Methods: Sera from 152 local healthy donors were tested for Aspergillus fumigatus sIgG using the ImmunoCAP assay to calculate a nonparametric RI cutoff. Results from 178 patient samples cotested by the precipitin and ImmunoCAP assays were analyzed using receiver operator characteristic (ROC) curve to determine an optimal sIgG concentration for precipitin positivity. Clinical information available for 46 patients tested by the ImmunoCAP assay was also used to estimate an optimal sIgG cutoff for pulmonary aspergillosis diagnosis.
Results: Specific-IgG concentration at 81.5 mcg/mL corresponded to the 97.5th percentile of tested healthy donors. The ROC-driven optimal IgG cutoff for precipitin positivity was at 40.4 mcg/mL with 67.8% sensitivity [95% confidence interval (CI): 54.4% to 79.4%%] and 72.3% specificity (95% CI: 63.3% to 80.1%). Using clinical diagnoses, an IgG concentration at 64.7 mcg/mL had optimal sensitivity (77.8%; 95% CI: 61.9% to 88.3%) and specificity (66.7%, 95% CI 39.1% to 86.2%) for pulmonary aspergillosis.
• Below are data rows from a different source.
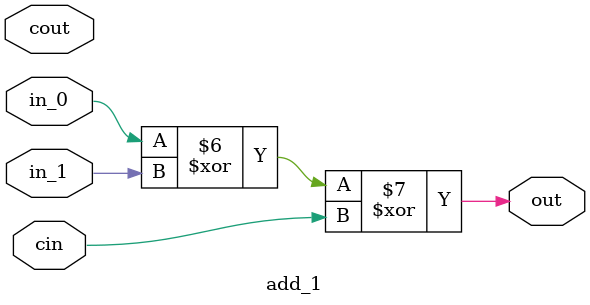
<source format=v>
`timescale 1ns / 1ps


module add_1(
    input in_0,
    input in_1,
    input cin,
    output out,
    input cout
);
    assign cout = (in_0 & in_1) | (in_0 & cin) | (in_1 & cin);
    assign out = (in_0 ^ in_1) ^ cin;
endmodule

</source>
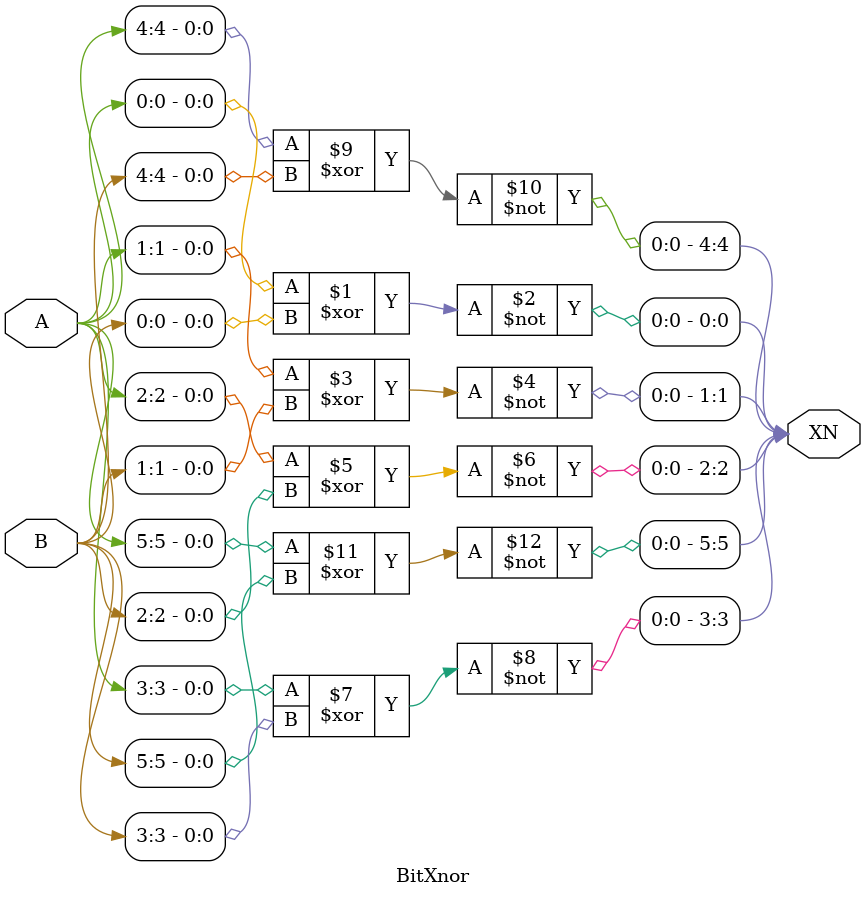
<source format=v>

module BitXnor(
input wire [5:0] A,B,
output wire [5:0] XN );
//XNOR Logic function OUT put stored and function left
xnor g1(XN[0],A[0],B[0]);
xnor g2(XN[1],A[1],B[1]);
xnor g3(XN[2],A[2],B[2]);
xnor g4(XN[3],A[3],B[3]);
xnor g5(XN[4],A[4],B[4]);
xnor g6(XN[5],A[5],B[5]);

endmodule

</source>
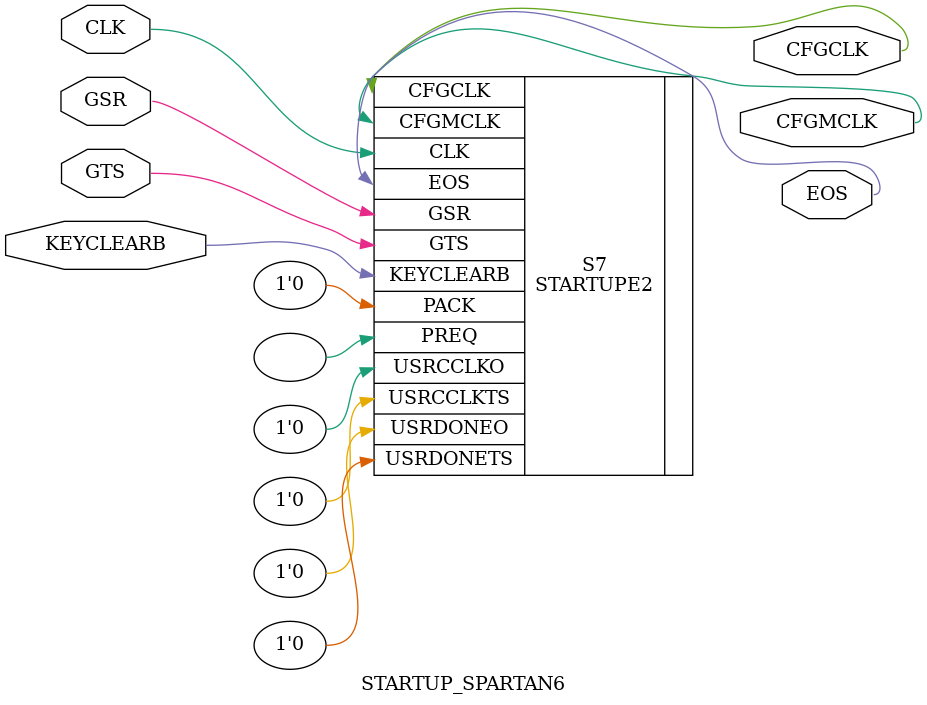
<source format=v>
`timescale 1 ps/1 ps

module STARTUP_SPARTAN6 (
  CFGCLK,
  CFGMCLK,
  EOS,
  CLK,
  GSR,
  GTS,
  KEYCLEARB);

  output CFGCLK;
  output CFGMCLK;
  output EOS;

  input CLK;
  input GSR;
  input GTS;
  input KEYCLEARB;

STARTUPE2 S7 ( .CFGCLK(CFGCLK), .CFGMCLK(CFGMCLK), .EOS(EOS), .PREQ(), .CLK(CLK), .GSR(GSR), .GTS(GTS), .KEYCLEARB(KEYCLEARB), .PACK(1'b0), .USRCCLKO(1'b0), .USRCCLKTS(1'b0), .USRDONEO(1'b0), .USRDONETS(1'b0));

endmodule

</source>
Conclusions: Our healthy donor-driven RI cutoff was higher than estimated optimal sIgG values based on precipitin positivity and disease presence. As fungal sIgG levels can be impacted by local environmental exposures, and given the limited size of our clinical dataset, adopting an assay cutoff based on precipitin results (40.4 mcg/mL) can be more objective.